Être écologiste au 21e siècle, ce qu’en dit la presse nationale depuis l’an 2000
Qu’est-ce qu’être « écologiste » ? A qui renvoie-t-on en employant ce terme ? Deux scientifiques de l’Université de Toulouse ont sondé la presse quotidienne nationale pour tenter d’y répondre. Leur rapport met en lumière des questions essentielles sur la représentation médiatique des écologistes, en particulier la visibilité des militants face à la prédominance des figures politiques.
Parmi ses observations, le rapport de recherche constate trois tendances :
-
Hors du champ politique institutionnel, les écologistes invisibilisés
Au début des années 2000, les articles de presse évoquent les acteurs institutionnels, comme les agences nationales ou les ministères, mais aussi ceux issus de la société civile, comme les organisations non-gouvernementales (ONG). Seulement, la mention de ces derniers va progressivement disparaître avec le temps, pour laisser davantage d’espace aux ministères. Parallèlement, les sources citées dans les articles ont évolué : d’abord dominées par des figures culturelles, elles ont progressivement laissé place à des experts scientifiques avant que les acteurs politiques et économiques ne monopolisent l’espace médiatique.
Selon Jules Dilé-Toustou, co-auteur du rapport et maître de conférences en sciences de l’information et la communication à l’Université de Toulouse, l’implication progressive des écologistes dans un parti politique leur a permis d’investir de façon croissante l’agenda médiatique. Le parti a d’ailleurs abandonné son nom ‘Europe écologie – Les verts’ et monopolise désormais l’appellation ‘écologiste’ comme dénomination officielle depuis 2023. Aujourd’hui, lorsque ces journaux parlent d’écologistes, c’est avant tout pour désigner des représentants politiques.
-
Priorité à la politique nationale, les accords internationaux au second plan
Cette période correspond à l’avènement de l’appropriation du développement durable par la sphère politique.

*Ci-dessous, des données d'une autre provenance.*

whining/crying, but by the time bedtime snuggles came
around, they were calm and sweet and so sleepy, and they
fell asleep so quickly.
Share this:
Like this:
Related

Elle concorde également avec des débats autour de l’énergie nucléaire, développés avec le projet d’EPR mais également avec la question sur le stockage de ses déchets.
Au fil du temps, le cadrage géographique des articles de presse se fera davantage à l’échelle européenne qu’internationale. Les années 2010 sont traversées par la formule de « transition énergétique ». Les réflexions politiques convergent progressivement autour des mix énergétiques à adopter au sein de l’Union européenne et des réglementations. Le terme « antinucléaire » disparaît progressivement, marquant la fin d’un clivage. Enfin, depuis 2022, la crise énergétique impose un discours d’urgence.
Nous observons une rhétorique d’effort de guerre, où l’impératif d’action prime sur la réflexion, estime l’enseignante-chercheuse.
-
Un traitement médiatique uniforme et neutre
Il y a une constante que nous avons remarquée parmi les sept journaux : l’information est traitée de façon épisodique, constatent les deux scientifiques de l’Université de Toulouse. Leur couverture suit le rythme des faits et des échéances politiques, comme les élections ou la réforme des retraites.
Dans leur conclusion, les scientifiques posent l’hypothèse d'une déconnexion entre la base militante et les responsables politiques médiatisés. Ils interrogent la domination des partis politiques dans la médiatisation de l'écologisme et l'espace laissé aux autres formes, appelant à un débat plus inclusif.
Auteurs du rapport : Jules Dilé-Toustou et Catherine Quiroga Cortés.